Re-Democratizing Palestinian Politics
29 Pages Posted: 28 Oct 2013
Date Written: 2013
The main objective of this article is to examine the contemporary challenges to re-democratization in Palestinian politics. Such an examination is timely as the current leadership of the Palestinian people, institutionalized in the Palestine Liberation Organization (PLO) and the Palestinian Authority (PA), is viewed by many Palestinians as out of touch with their needs, and overly prepared to sacrifice their perceived rights and interests in negotiations with Israel. Palestinian politics have never been fully democratic. It follows that for Palestinian politics to be successfully democratized today, it is not sufficient to simply return to past practices nor to restore pre-existing institutions to their previous statuses.
This article analyzes the impact of two persistent obstacles to Palestinian democratic development - geographic dispersion and fragmentation of the Palestinians; and intervention by external powers, including the Arab states, the United States, and Israel - and considers the extent to which these obstacles were overcome in the past. It addresses the process of de-democratization to which Palestinian political institutions and practices have been subjected since the high water mark of Palestinian democratic achievement during the first intifada (1987-1993).

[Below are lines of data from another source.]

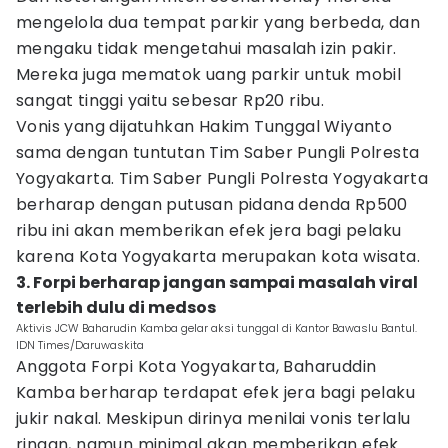
mengelola dua tempat parkir yang berbeda, dan
mengaku tidak mengetahui masalah izin pakir.
Mereka juga mematok uang parkir untuk mobil
sangat tinggi yaitu sebesar Rp20 ribu.
Vonis yang dijatuhkan Hakim Tunggal Wiyanto
sama dengan tuntutan Tim Saber Pungli Polresta
Yogyakarta. Tim Saber Pungli Polresta Yogyakarta
berharap dengan putusan pidana denda Rp500
ribu ini akan memberikan efek jera bagi pelaku
karena Kota Yogyakarta merupakan kota wisata.
3. Forpi berharap jangan sampai masalah viral
terlebih dulu di medsos
Aktivis JCW Baharudin Kamba gelar aksi tunggal di Kantor Bawaslu Bantul.
IDN Times/Daruwaskita
Anggota Forpi Kota Yogyakarta, Baharuddin
Kamba berharap terdapat efek jera bagi pelaku
jukir nakal. Meskipun dirinya menilai vonis terlalu
ringan, namun minimal akan memberikan efek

De-democratization is evident in two processes, characterized here as the “downsizing of Palestine” (by which Palestine has been reduced, conceptually and administratively, to the West Bank) and the “domestication of the Palestinians” (by which Palestinians, through their security forces, have become guardians of their own occupiers). The article reviews the intensifying demands for democratization that have been emerging in Palestinian society within the last several years and considers how these demands have articulated with the uprisings in other Arab countries, sometimes labeled the “Arab Spring.” The prescriptions that Palestinians themselves are currently discussing for strengthening their own practice of democracy include national reconciliation between Fateh and Hamas, reform of the PLO, and abolition of the PA. All of these prescriptions hold some promise, particularly as each would help revive political interaction and discussion among all Palestinians, wherever they are situated. But none is truly sufficient, and each bears potentially significant costs. One of the most difficult questions currently facing Palestinians is whether to reorient their struggle from one aiming to achieve national liberation in an independent state - the prospects of which seem increasingly dim, in light of ongoing Israeli colonization of the West Bank - to one seeking equal civil and political rights in what has emerged as a functionally unitary state in Israel and the Palestinian territories it occupies. This might require a fundamental reevaluation of what it means to be “Palestinian,” and the abandonment of ethno-religious criteria for identity in favor of a new concept of democratic citizenship.